カメリアの記事

意味があることやないことを綴ります

落書き - パンツァーの心得

パンツァーはプロット的な思考をしてはいけない

先々に何が起こると面白いかと考えてはならない

今書いている出来事に対して、次に何が起こったら面白いか、という視点が重要だ

プロッターのように全体を通して面白さを出そうとしてはいけない

読んでいる今が一番面白いように書く必要がある

つまり微分だ

ちょっと前の出来事からの流れとしてどうするのが面白いか

財布を拾ったら後になって大事件に巻き込まれて世界を救う展開を考えるのではない

拾った財布から魔王が飛び出す展開を考えるのだ

その先のことは魔王が飛び出してから考える

魔王が飛び出したのでは破綻するんじゃないか、などと考えてはいけない

恐怖を乗り越えて今一番面白い展開を作る

これこそがパンツァーだ

書き出し

書き出しはパンツァーにあっても重要だが、プロッターにとっての書き出しほど決定的な意味を持たない。

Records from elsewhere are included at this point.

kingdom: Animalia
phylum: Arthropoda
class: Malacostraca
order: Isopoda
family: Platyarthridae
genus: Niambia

プロッターにとっては先々の展開を前にして適切な導入が求められる。これから面白くするための準備段階だ。

パンツァーは違う。先々のことは分からない。どんな書き出しであっても次の瞬間面白くする使命を負っているのがパンツァーだ。

面白さの方向性

パンツァーは常に面白い次を書かねばならないが、面白さの方向性について考えるとより素晴らしいかもしれない。この段になってプロット的な思考が入ってくる。

単にシーンが面白いことは大切だが、その先のシーンを思い浮かべて高揚感を募らせる面白さというのもあるだろう。期待感だ。

フラストレーションを溜めるシーンは代表的だろう。溜まったフラストレーションを爆発させてくれるだろう、と期待が高まる。

またハラハラするシーンはどうだろうか。元々ハラハラ自体が面白さなのだが、その先にある上手くいったときの安心感を求めて期待が高まる。ご褒美が待っているかもしれないし。

つじつま合わせの戦い

因縁の敵キャラクターを退場させたなら、しかしそのキャラクターは必ず戻ってくる。戻ってくる必要がある。再登場するときに、どうやって戻ってきたかは重要だ。グズグズな設定では興ざめになる。

どうやって戻ってくるのか事前に伏線を張っておく必要もあるかもしれない。この場合は多少なりともプロット的な思考が必要になる。このキャラクターが先々どうなって戻ってくるのか、を決めておくことになるからだ。

場合によっては書き終わった部分に戻って伏線を張ることになるかもしれない。この程度の手戻りは仕方がない。許容範囲だ。だが大改稿などまっぴら御免である。そうならないためには執筆中の展開が過去の変容を必要としないものにするといいだろう。

面白くするには手段を選んでいられないが、選べる段階にあるなら過去に影響しないで前方に投射するような展開を選択したい。新たな要素の追加が思い当たる。崖から落ちた因縁の敵キャラクターが助かるはずがない。はずがないけど別の誰かが助けたかもしれない。この「別の誰か」が新たな要素だ。あまりこの手を使うと収拾がつかなくなるので注意したいが。

そう考えると小説制作で言われる「広げた風呂敷をたたむ」という言い回しはパンツァーにとっての話なのかもしれない。プロッターは基本的に終わりを決めてから計画的に途中を作っていくので、広げた風呂敷がたためない、というのは起こりにくいはずだ。

クライマックス

常に面白い展開を書こうとすれば発展的になりがちだ。それでも程々で終わりにしないといけない。終わりの面白さを考えたい。面白くするには終わらせる必要があるのだ!ということだ。クライマックスと言えるだろう。諸々の物事が極まって激烈な反応を起こす。

プロッターは終着点へ向けて全てを凝縮していく。パンツァーはこれまでまいてきた種が芽吹いたものを一つずつ収穫する面白さを提供する。そのためにはアイデアを搾って美味しく食べられるようにしないといけない。慣れたパンツァーはプロット的な思考をして回収され方を事前に想定して書いているかもしれない。

おわりに

よほど極まったプロッターであってもパンツィング的な書き方をする。一文の単位までプロットで決めることはない。シーンの中のやり取りまで決めたら、どんな文章で色づけするのか感覚的な判断をするだろう。

ひるがえってパンツァーであってもプロッティング的な考え方をしてもいい。むしろ取り入れるべきだ。自分に合った割合でハイブリッドにするのがいい。1エピソード分のプロットを考えると上手くいくならそれでいい。視野を広げて美味いところをGETしよう。